Malgré la possibilité de tester un grand
nombre de conditions d'expression, la production des 3 protéines
PROcatal, PROter, et PROinser dans le cadre du programme 3PM s'est
soldée par un échec. En effet, le criblage de ces conditions
d'expression à petite échelle
a, certes dans un premier temps, permis d'identifier un
partenaire protéique qui conduit à une expression suffisante de
protéine soluble. Cependant, nous avons été
confrontés à plusieurs difficultés lors de la
deuxième phase du processus d'expression à grand volume
(absence d'expression, agrégation, protéolyse,
incapacité à éliminer le partenaire), qui ne
permettent pas de satisfaire les exigences inhérentes à une
étude structurale par RMN ou cristallographie des rayons X
(protéine soluble, native, stable, pure, et en grande quantité).
En ce qui concerne
la protéine mature PROentier, nous avons réussi
à produire cette protéine sous forme soluble
et pure. Toutefois, les meilleures conditions
d'expression ne conduisent qu'à un rendement très faible
de 0.9 mg par litre de culture, qui nécessiterait plus de 10
litres de culture pour espérer obtenir ne serait-ce que 10 mg d'une
protéine de 67 kDa.
Au vu de l'ensemble des résultats, il ne
semblait pas raisonnable de poursuivre ce projet dans le cadre de mon
travail de thèse.
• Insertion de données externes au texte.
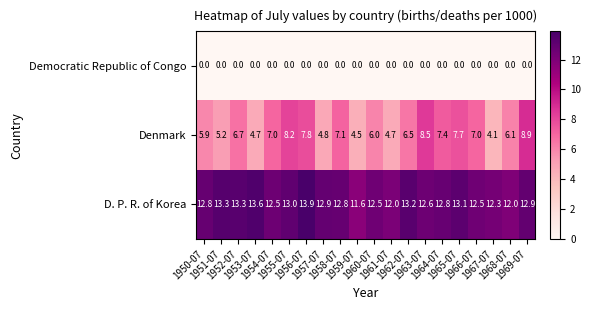

Which series has the widest spread of values?

Denmark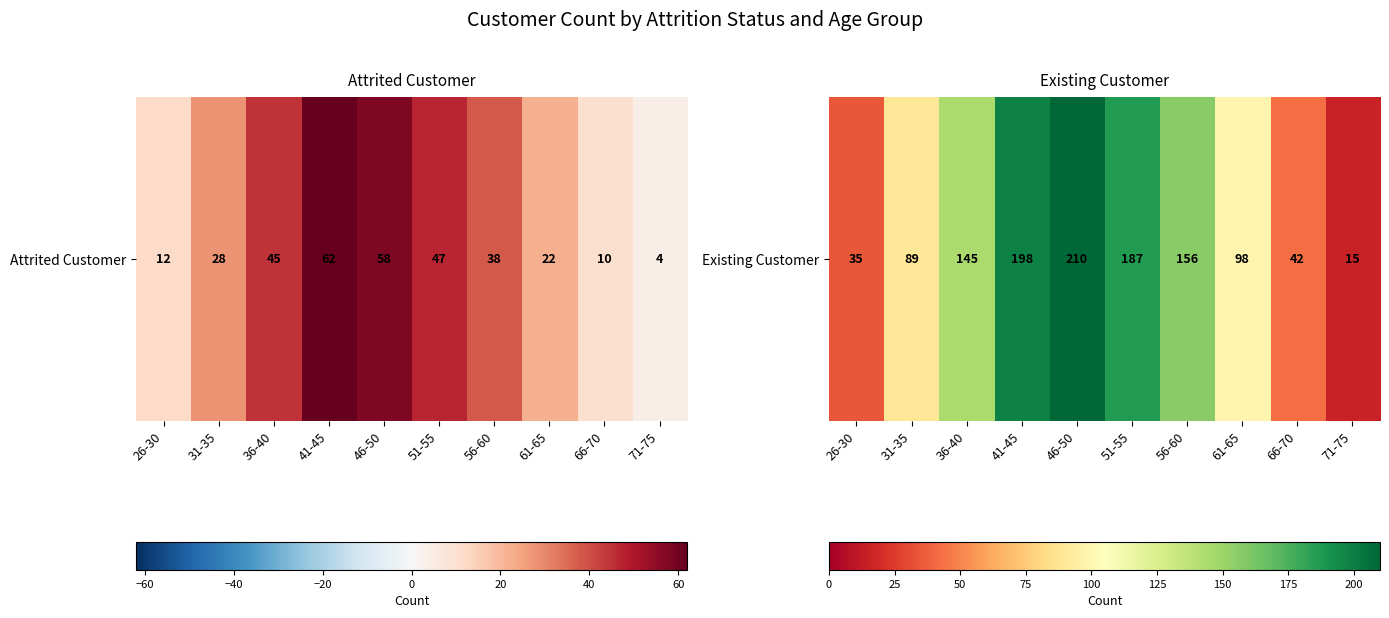

Which label corresponds to the smallest value in the chart?

71-75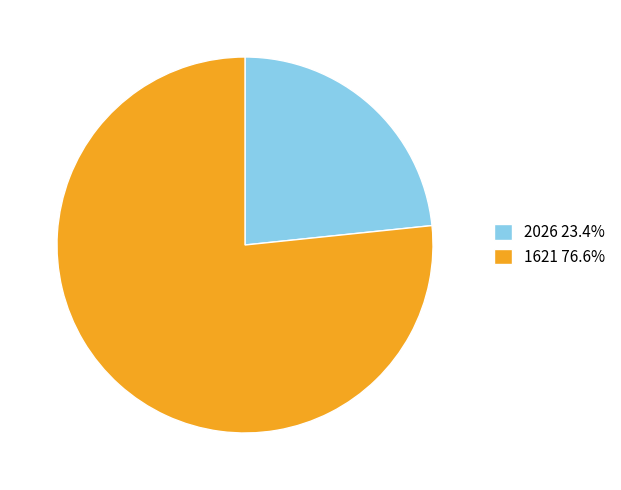

The 1621 slice represents 89% of the pie. True or false?

False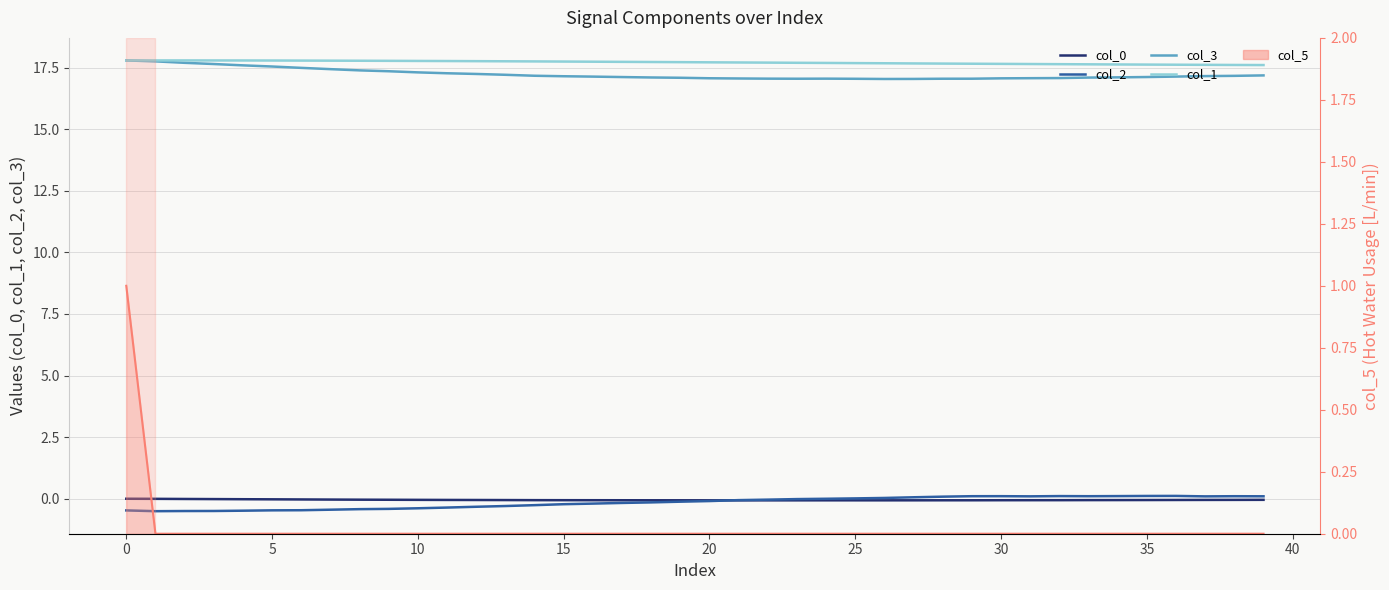

Reading right to left, extract all data points from this chart.

col_0: -0.0	-0.0	-0.0	-0.0	-0.1	-0.1	-0.1	-0.1	-0.1	-0.1	-0.1	-0.1	-0.1	-0.1	-0.1	-0.1	-0.1	-0.1	-0.1	-0.1	-0.1	-0.1	-0.1	-0.1	-0.1	-0.1	-0.1	-0.1	-0.0	-0.0	-0.0	-0.0	-0.0	-0.0	-0.0	-0.0	-0.0	-0.0	-0.0	-0.0
col_2: 0.1	0.1	0.1	0.1	0.1	0.1	0.1	0.1	0.1	0.1	0.1	0.1	0.1	0.0	0.0	-0.0	-0.0	-0.0	-0.1	-0.1	-0.1	-0.1	-0.2	-0.2	-0.2	-0.3	-0.3	-0.3	-0.4	-0.4	-0.4	-0.4	-0.4	-0.5	-0.5	-0.5	-0.5	-0.5	-0.5	-0.5
col_3: 17.2	17.2	17.2	17.1	17.1	17.1	17.1	17.1	17.1	17.1	17.1	17.0	17.0	17.0	17.0	17.1	17.0	17.1	17.1	17.1	17.1	17.1	17.1	17.1	17.1	17.2	17.2	17.2	17.3	17.3	17.4	17.4	17.4	17.5	17.5	17.6	17.6	17.7	17.8	17.8
col_1: 17.6	17.6	17.6	17.6	17.6	17.6	17.6	17.6	17.6	17.7	17.7	17.7	17.7	17.7	17.7	17.7	17.7	17.7	17.7	17.7	17.7	17.7	17.7	17.7	17.7	17.8	17.8	17.8	17.8	17.8	17.8	17.8	17.8	17.8	17.8	17.8	17.8	17.8	17.8	17.8
col_5 line: 0.0	0.0	0.0	0.0	0.0	0.0	0.0	0.0	0.0	0.0	0.0	0.0	0.0	0.0	0.0	0.0	0.0	0.0	0.0	0.0	0.0	0.0	0.0	0.0	0.0	0.0	0.0	0.0	0.0	0.0	0.0	0.0	0.0	0.0	0.0	0.0	0.0	0.0	0.0	1.0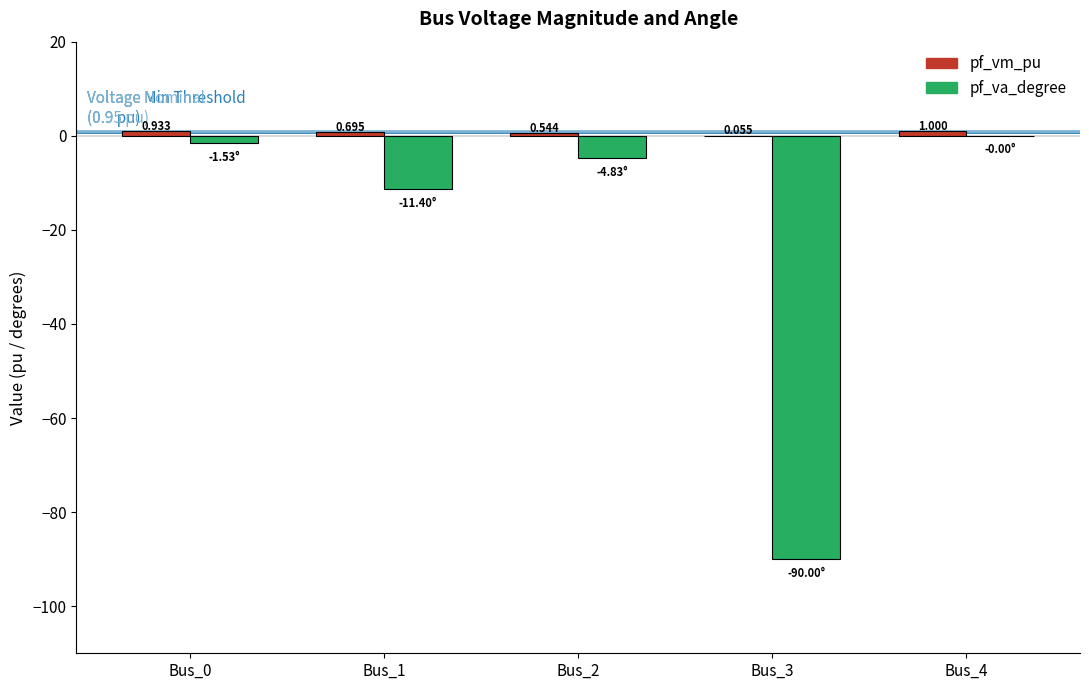

How many categories are shown in the chart?

5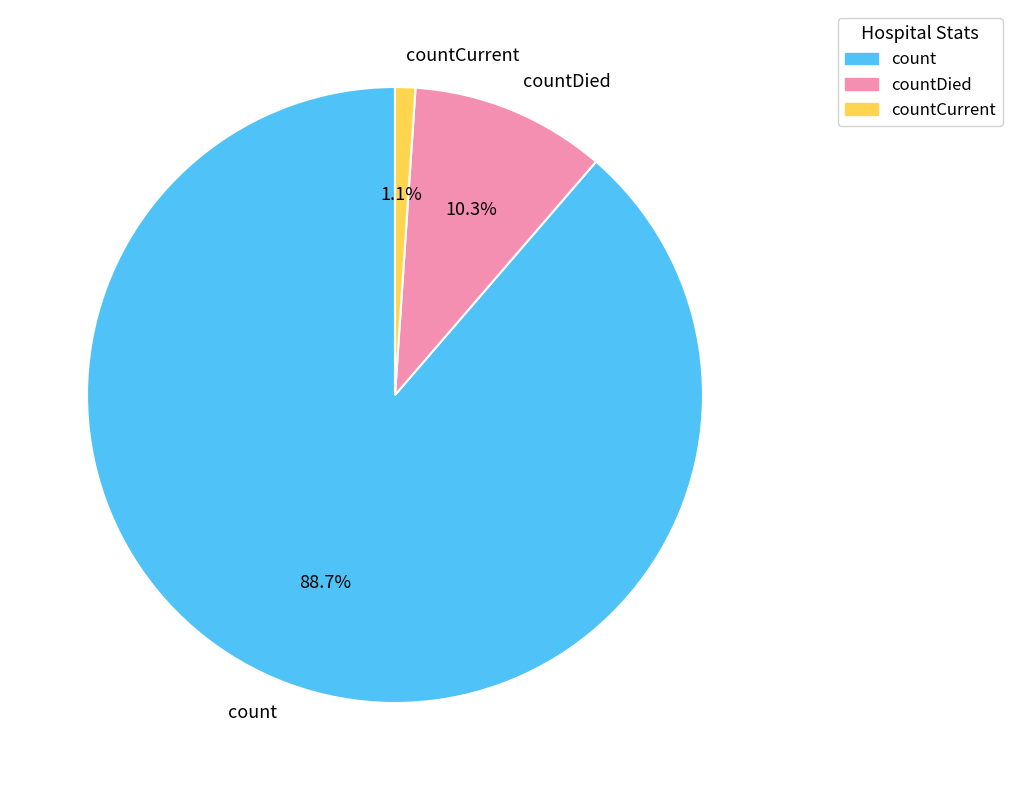

Is countDied the majority of the pie?

No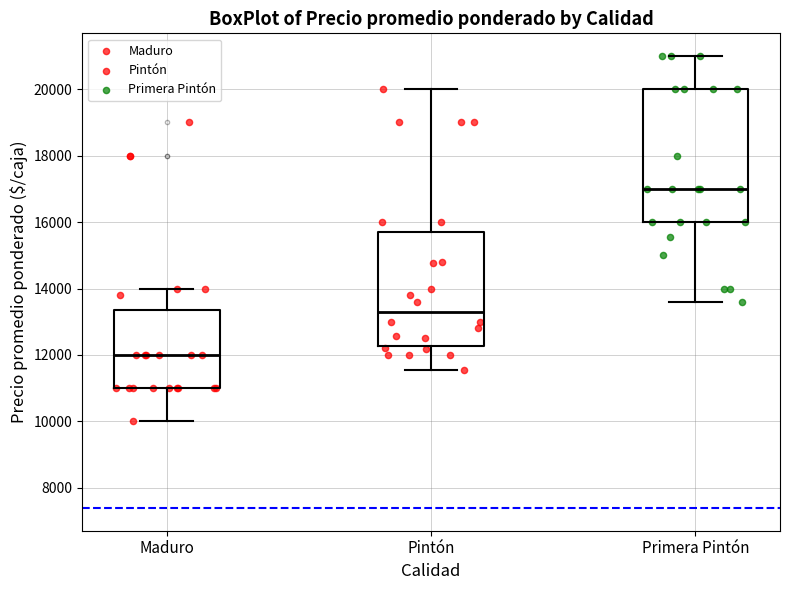

Reading left to right, read every box against the y-axis: the position of its median line, the range the box covers, and the ends of its whiskers. The values are not printed on the chart, so give them approximately, as read against the axis.

Maduro: median 12000, box 11000 to 13400, whiskers 10000 to 14000
Pintón: median 13200, box 12200 to 15800, whiskers 11600 to 20000
Primera Pintón: median 17000, box 16000 to 20000, whiskers 13600 to 21000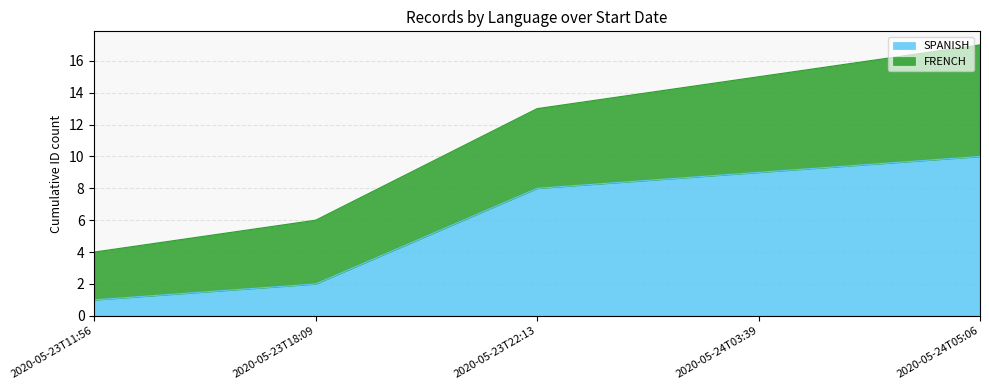

What is the sum of the values at 2020-05-24T03:39 and 2020-05-24T05:06?

19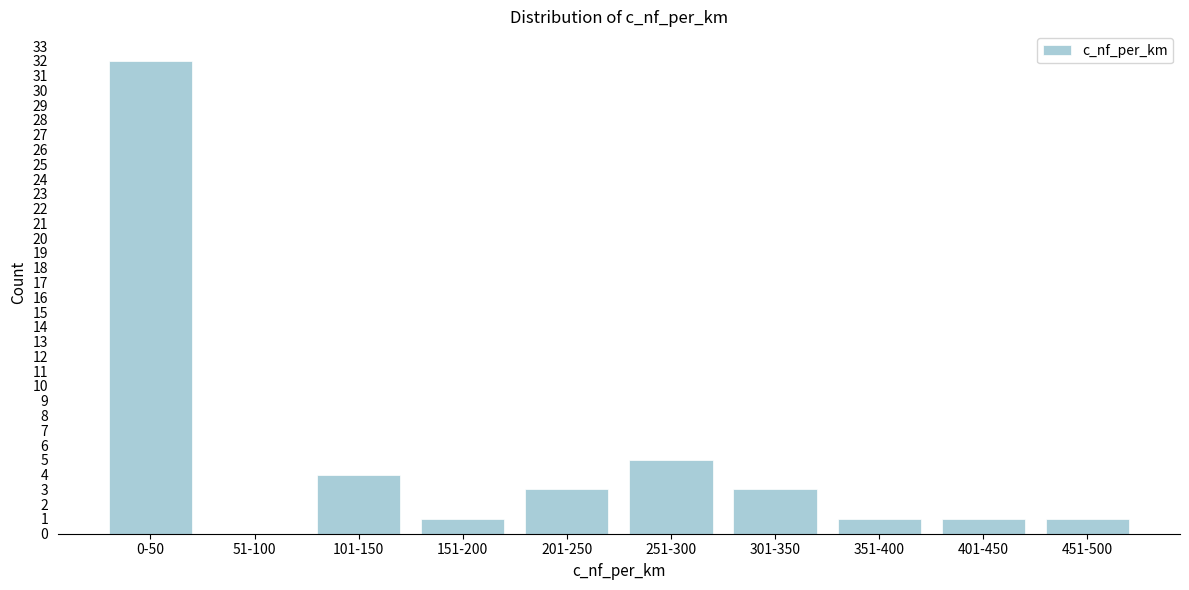

Reading right to left, extract all data points from this chart.

451-500=1	401-450=1	351-400=1	301-350=3	251-300=5	201-250=3	151-200=1	101-150=4	51-100=0	0-50=32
En effet, la production de protéines et
domaines recombinants PRODH a été très coûteuse en
temps. Près de 20 mois ont été nécessaires pour
cloner, produire, et optimiser les conditions d'expression des
protéines PRODH, PRO564, PROentier, PROcatal, PROter, et PROinser. Au
final, seul le domaine PROentier fait l'objet
de résultats encourageants qui sont cependant
insuffisants pour envisager l'analyse structurale. De plus, cette large
région de 67 kDa n'est pas adaptée à une étude par
RMN, qui représente un des objectifs de mon projet scientifique.
La mise au point du protocole
d'expression de la protéine PROentier n'a pas
été pour autant inutile. En effet, la production
de plusieurs litres de culture serait suffisante pour
entreprendre des études biochimiques sur la
protéine PROentier, et ainsi caractériser pour
la première fois la nature du cofacteur et/ou de l'inhibiteur
compétitif naturel d'une proline déshydrogénase
eucaryote. Pour ma part, j'ai entrepris de mettre à profit
l'expérience acquise dans le domaine de l'expression de protéines
recombinantes pour produire, puis caractériser la structure d'une
autre biomolécule : la protéine KIN17, impliquée dans
la réparation des dommages de l'ADN.